All of this has spooked the world’s investors. The bond market seized up after Trump’s “Liberation Day” tariff announcement, as some analysts wondered whether the Fed would have to step in to provide liquidity. The markets sank after Trump harangued Powell on social media. Yields on 10-year government bonds have climbed in recent weeks, and the dollar has fallen against the euro, the yen, and other currencies.
This may, in fact, be exactly what some White House officials want. The country’s “economic imbalances lies in persistent dollar overvaluation that prevents the balancing of international trade,” argues Stephen Miran, the chair of Trump’s Council of Economic Advisers. “As global GDP grows, it becomes increasingly burdensome for the United States to finance the provision of reserve assets and the defense umbrella, as the manufacturing and tradable sectors bear the brunt of the costs.” The end of dollar dominance and the elimination of the country’s bilateral trade deficits will restore manufacturing employment and unleash growth, the theory goes.
Yet the U.S. economy flourished while such imbalances persisted, growing far faster than that of the EU or Japan over the past two decades. Analysts doubt it would flourish if Trump’s trade policies endure. The costs of tariffs to American businesses and consumers are likely to swamp their benefit to domestic exporters. “The broad use of tariffs fundamentally harms our industrial-policy goals,” Kimberley Clausing, an economist at UCLA, told me. “It makes it harder to make things in the United States, not easier,” she explained, because so many manufacturers rely on imported parts. Moreover, technological advances have slashed the number of workers needed for industrial production. There simply are not that many jobs to reshore.
Plus, the end of dollar dominance will come with its own costs. The sinking dollar will reduce families’ purchasing power. Rising interest rates will dampen business investment, depress corporate earnings, inhibit the ability of Washington to engage in stimulus spending, and make it harder for Americans to purchase cars and homes. Meanwhile, the United States might become weaker in international negotiations, and less capable of sanctioning terrorists and drug cartels.
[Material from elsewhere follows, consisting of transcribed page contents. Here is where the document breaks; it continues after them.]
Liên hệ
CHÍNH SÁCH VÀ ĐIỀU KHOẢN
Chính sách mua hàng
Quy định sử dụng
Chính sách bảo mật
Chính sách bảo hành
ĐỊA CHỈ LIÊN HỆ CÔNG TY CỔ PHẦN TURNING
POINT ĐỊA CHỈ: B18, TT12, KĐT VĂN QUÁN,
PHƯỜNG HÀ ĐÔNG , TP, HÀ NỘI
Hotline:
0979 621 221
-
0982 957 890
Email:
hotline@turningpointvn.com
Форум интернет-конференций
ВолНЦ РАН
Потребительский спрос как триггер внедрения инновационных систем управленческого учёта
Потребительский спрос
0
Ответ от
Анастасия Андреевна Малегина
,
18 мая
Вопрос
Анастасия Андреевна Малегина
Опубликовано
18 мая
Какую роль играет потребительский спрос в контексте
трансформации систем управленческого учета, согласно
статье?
This might not happen quickly or at all, if Trump ends the trade war and leaves the Federal Reserve alone. Millions of firms around the world are accustomed to transacting in dollars; markets for commodities and bonds are priced in dollars. There’s no ready alternative to the dollar and the Treasury bond; the EU remains fractious and China protectionist. But investors are not wrong that the United States has changed, and that American markets might be less safe and less secure in the future. And Americans might miss their exorbitant privilege when it is gone.